Damals und Heute

Protoceratops, Dienstag, 14.03.2017, 09:33 (vor 2652 Tagen) @ Monterone2987 Views

Hallo Monterone,

vor dem geschichtlichen Hintergrund betrachtet hast du natürlich Recht.

Aber was hilft uns das in der momentanen Situation und ist es nicht eher hinderlich, wenn man bestrebt ist, die Zukunft der europäischen Völker erfolgreich zu gestalten?

Vergeben und Verzeihen sind hier die Schlüsselworte, alles andere führt uns Europäer nicht zusammen.
Diese alten Wunden mögen zwar schmerzhaft und noch nicht ganz verheilt sein, aber sie immer und immer wieder aufzureißen und darauf herumzureiten ist in meinen Augen kontraproduktiv.
Das gleiche gilt doch auch für den deutschen „Schuldkult“.
Unrecht hat doch in der 1. Hälfte des letzten Jahrhunderts fast jedes an den Kriegen beteiligte Volk auf sich geladen.
Die einen mehr, die anderen etwas weniger.

Natürlich sind die Benes-Dekrete noch in Kraft, aber das kümmert in Tschechien und der Slowakei ehrlich gesagt niemanden mehr.
Für die jüngeren Leute ist das sowieso alles „Geschichte“.
Aber selbst bei den Alten die alles miterleben mussten und hier kann ich von den Großeltern meiner Frau aus Tschechien berichten, ist der Hass auf Deutsche nicht so verbreitet, wie man meinen möchte.
Beide Großväter wurden mit Anfang 20 als Zwangsarbeiter nach Deutschland verschleppt.
Beide berichteten, dass sie gut behandelt wurden und mehr Angst vor den allierten Bombenangriffen, als vor den deutschen Aufsehern hatten.
Beide konnten damals Mitte der 90er, als ich meine Frau und deren Familie kennen lernte noch etwas deutsch.
Beide waren mir gegenüber nie voreingenommen oder gar feindselig, ganz im Gegenteil!
Beide wollten unbedingt noch einmal nach Deutschland zurück, in die Städte wo sie damals als Zwangsarbeiter lebten (Stuttgart und Leipzig).
Beide erhielten übrigens erst Ende der 90er eine Entschädigung, bzw. einer der Großväter hat das gar nicht mehr erlebt.
Ich könnte hier jetzt Seitenweise von Begegnungen und Dialogen mit alten Menschen, auch außerhalb der Familie in Kneipen oder auf der Strasse in Tschechien (aus der Mitte des Landes, aus Prag, aber auch viel aus dem „Sudetenland“) berichten.
„Deutschenhass“ habe ich nur einmal erlebt und der Mann war in meinem Alter (55J.), damals Ende der 90er also noch nicht einmal 40.

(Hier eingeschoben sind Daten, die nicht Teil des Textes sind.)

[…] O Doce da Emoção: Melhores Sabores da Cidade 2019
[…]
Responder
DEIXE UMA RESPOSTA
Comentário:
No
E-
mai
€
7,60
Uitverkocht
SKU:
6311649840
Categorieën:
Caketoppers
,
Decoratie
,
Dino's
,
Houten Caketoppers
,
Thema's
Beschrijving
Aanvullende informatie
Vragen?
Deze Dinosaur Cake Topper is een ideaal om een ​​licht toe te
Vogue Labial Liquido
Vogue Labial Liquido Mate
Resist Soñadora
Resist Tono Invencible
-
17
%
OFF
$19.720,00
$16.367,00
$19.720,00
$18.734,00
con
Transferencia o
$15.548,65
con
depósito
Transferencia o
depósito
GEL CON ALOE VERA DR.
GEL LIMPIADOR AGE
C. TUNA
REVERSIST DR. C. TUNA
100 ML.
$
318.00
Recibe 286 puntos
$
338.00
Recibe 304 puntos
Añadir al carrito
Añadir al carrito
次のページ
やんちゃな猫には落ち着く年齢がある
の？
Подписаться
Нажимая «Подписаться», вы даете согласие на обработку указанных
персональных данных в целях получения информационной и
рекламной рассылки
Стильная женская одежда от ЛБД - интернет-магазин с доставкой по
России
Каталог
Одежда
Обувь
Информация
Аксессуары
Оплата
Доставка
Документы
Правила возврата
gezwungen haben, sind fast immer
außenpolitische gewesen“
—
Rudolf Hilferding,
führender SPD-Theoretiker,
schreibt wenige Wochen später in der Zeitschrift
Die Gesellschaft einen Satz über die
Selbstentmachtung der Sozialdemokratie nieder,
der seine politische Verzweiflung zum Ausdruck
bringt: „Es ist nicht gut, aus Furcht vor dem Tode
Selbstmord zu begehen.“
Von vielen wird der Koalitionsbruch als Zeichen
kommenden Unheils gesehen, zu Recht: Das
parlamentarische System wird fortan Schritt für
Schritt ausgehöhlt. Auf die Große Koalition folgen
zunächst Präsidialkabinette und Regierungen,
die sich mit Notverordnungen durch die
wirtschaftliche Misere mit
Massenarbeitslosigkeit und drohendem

Ich will dieses Thema jetzt hier nicht weiter vertiefen, es gehört nicht zum Faden und wäre auch viel zu umfangreich.
Mit meinem Ursprungsposting wollte ich anhand der Kommentare nur das Stimmungsbild in der tschechischen und slowakischen Bevölkerung wiedergeben.
Das erlebe ich in persönlichen Gesprächen dort nämlich genau in dieser Form.